*REQUIREMENT 1:*
Please answer these questions using the breakfast study summary:
(a) How many weeks did the trial last?
(b) How many overweight or obese men and women were recruited?
(c) In which weeks did participants get phone call reminders?
*REQUIREMENT 2:*
List every group that the breakfast study summary says participants were randomly assigned to, with the advice each group received.

____ PASSAGE SHOWN

Originally posted 2016-02-12 09:00:58.
The importance of eating breakfast is frequently highlighted in public health recommendations.
However, the supporting evidence is limited and mainly based on observational studies and short-term clinical trials.
A recent study investigated whether dietary recommendations were more effective at promoting weight loss when coupled with the advice to either eat or skip breakfast.
Dhurandhar et al. The effectiveness of breakfast recommendations on weight loss: a randomized controlled trial. American Journal of Clinical Nutrition, 2014.
Materials and Methods
This 16-week randomized controlled trial took place in multiple locations in Europe and the USA.
A total of 309 overweight or obese men and women between the ages of 20 and 65 were recruited in the study.
At the start of the study, all participants got dietary recommendations from the USDA in the form of a pamphlet.
Participants were then randomly assigned to one of three groups:
- Breakfast: Advice to eat breakfast before 10 AM every day.
- No breakfast: Advice to eat nothing before 11 AM every day.
- Control: No advice regarding breakfast.
The randomization procedure was stratified, meaning that the initial breakfast skippers and eaters were randomized separately. This was done to minimize bias.
To increase compliance, the participants got phone call reminders on weeks 4, 8 and 12.
Compliance was also checked with daily diaries in which the participants indicated whether they were able to follow the breakfast recommendations or not.
Body weight and height were measured at the start of the study. Weight was measured again at the end.
The main outcome measure was weight change during the course of the study. The weight change was then compared between groups.
The study did find that the recommendations were effective at changing people’s breakfast habits.
In other words, those who were asked to skip breakfast managed to do so, and those who were asked to eat breakfast did so as well.
However, there was no significant difference in weight loss between groups.
This chart shows the weight loss among the study groups, divided into two parts depending on the participants’ eating habits before the study.
As you can see, the difference between groups is small and insignificant. All groups lost a bit of weight, but the difference between groups was less than half a pound.
A total of 283 participants finished the study, but 26 dropped out for various reasons.
The main conclusion is that recommendations to skip or eat breakfast do not have any significant effects on weight loss in overweight/obese men and women.
The study does not have any major limitations.
However, it would have been useful if the study had measured body composition or other metabolic variables instead of just body weight.
In addition, the study was only 16 weeks. It is possible that the study was too short to detect long-term effects.
As pointed out by the researchers, the study indicates that breakfast recommendations do not influence weight loss in a free-living setting.
However, it does not rule out the possibility that breakfast habits can affect weight loss in a controlled setting.
So far, this is the largest randomized controlled trial on the effect of breakfast recommendations on weight loss.
The large number of participants and multiple study sites ensure adequate statistical power and allow the results to be generalized.
What Do Other Studies Say?
Observational studies indicate that eating breakfast is linked with lower body weight.

________
____ ENTRIES PROVIDED

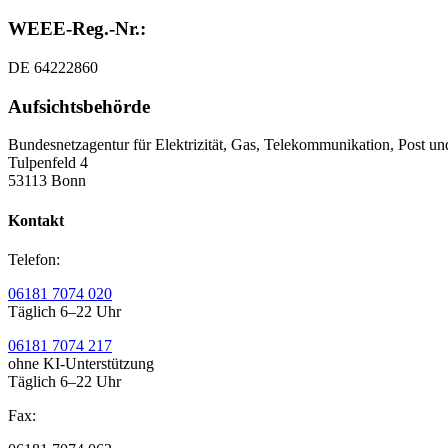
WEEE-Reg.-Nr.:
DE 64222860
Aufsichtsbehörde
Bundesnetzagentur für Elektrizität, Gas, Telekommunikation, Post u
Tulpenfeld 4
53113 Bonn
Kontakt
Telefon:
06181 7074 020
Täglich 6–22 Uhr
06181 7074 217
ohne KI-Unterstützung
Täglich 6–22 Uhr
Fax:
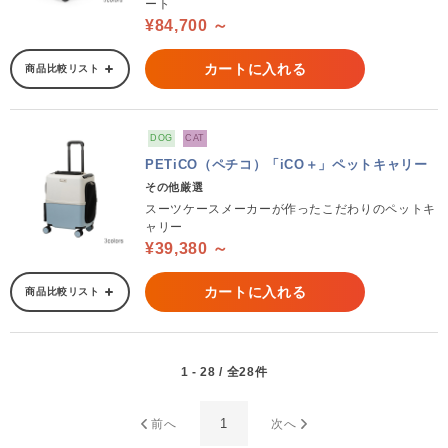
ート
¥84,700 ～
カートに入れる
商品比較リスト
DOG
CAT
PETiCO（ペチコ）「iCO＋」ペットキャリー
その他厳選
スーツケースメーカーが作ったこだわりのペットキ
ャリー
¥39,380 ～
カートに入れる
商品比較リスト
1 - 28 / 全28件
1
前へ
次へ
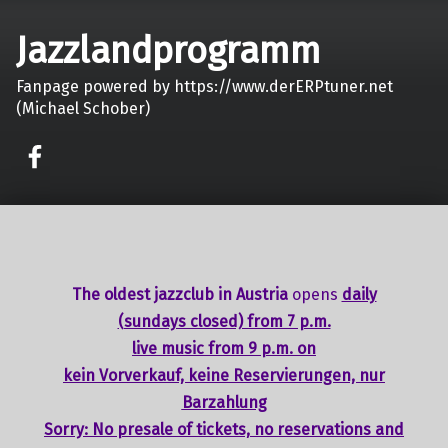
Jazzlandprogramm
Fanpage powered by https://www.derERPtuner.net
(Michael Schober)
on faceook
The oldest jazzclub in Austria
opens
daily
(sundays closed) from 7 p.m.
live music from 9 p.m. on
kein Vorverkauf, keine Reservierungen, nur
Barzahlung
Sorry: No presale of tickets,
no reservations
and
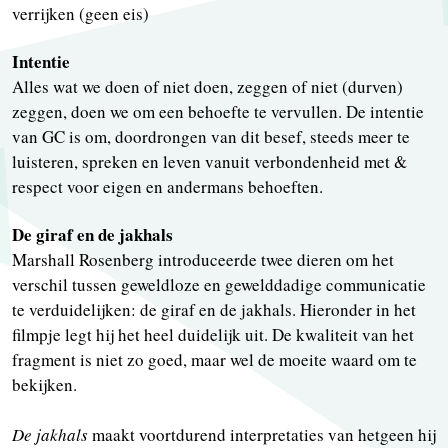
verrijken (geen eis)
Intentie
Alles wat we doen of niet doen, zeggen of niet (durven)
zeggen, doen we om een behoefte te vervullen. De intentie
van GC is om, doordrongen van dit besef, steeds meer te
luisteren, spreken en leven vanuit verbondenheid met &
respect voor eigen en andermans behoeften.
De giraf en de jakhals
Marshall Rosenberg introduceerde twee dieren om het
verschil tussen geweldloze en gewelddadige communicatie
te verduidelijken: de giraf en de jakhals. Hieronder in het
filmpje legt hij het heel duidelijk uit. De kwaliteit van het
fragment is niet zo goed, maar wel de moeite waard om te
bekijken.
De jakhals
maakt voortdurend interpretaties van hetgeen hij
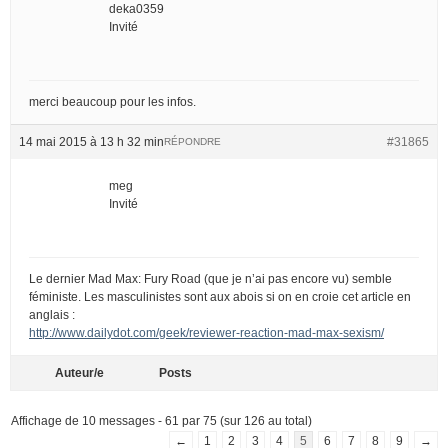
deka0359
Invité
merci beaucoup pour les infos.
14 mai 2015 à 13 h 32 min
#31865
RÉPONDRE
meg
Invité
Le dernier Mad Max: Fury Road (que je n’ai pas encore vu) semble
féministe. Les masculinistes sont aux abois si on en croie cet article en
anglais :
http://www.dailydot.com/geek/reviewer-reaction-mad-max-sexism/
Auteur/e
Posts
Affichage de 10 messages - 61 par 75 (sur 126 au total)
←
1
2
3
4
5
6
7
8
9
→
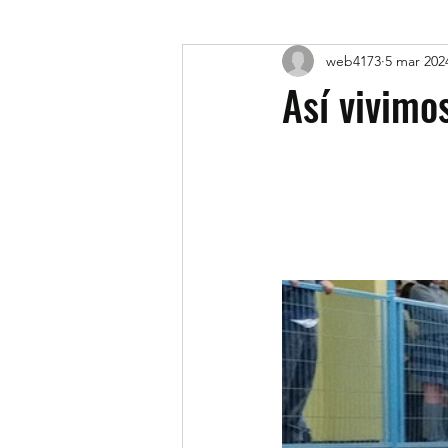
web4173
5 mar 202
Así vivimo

________

*EXERCISE SOLUTION 1:*
(a) 16 weeks
(b) 309
(c) Weeks 4, 8 and 12

*EXERCISE SOLUTION 2:*
- Breakfast: advice to eat breakfast before 10 AM every day
- No breakfast: advice to eat nothing before 11 AM every day
- Control: no advice regarding breakfast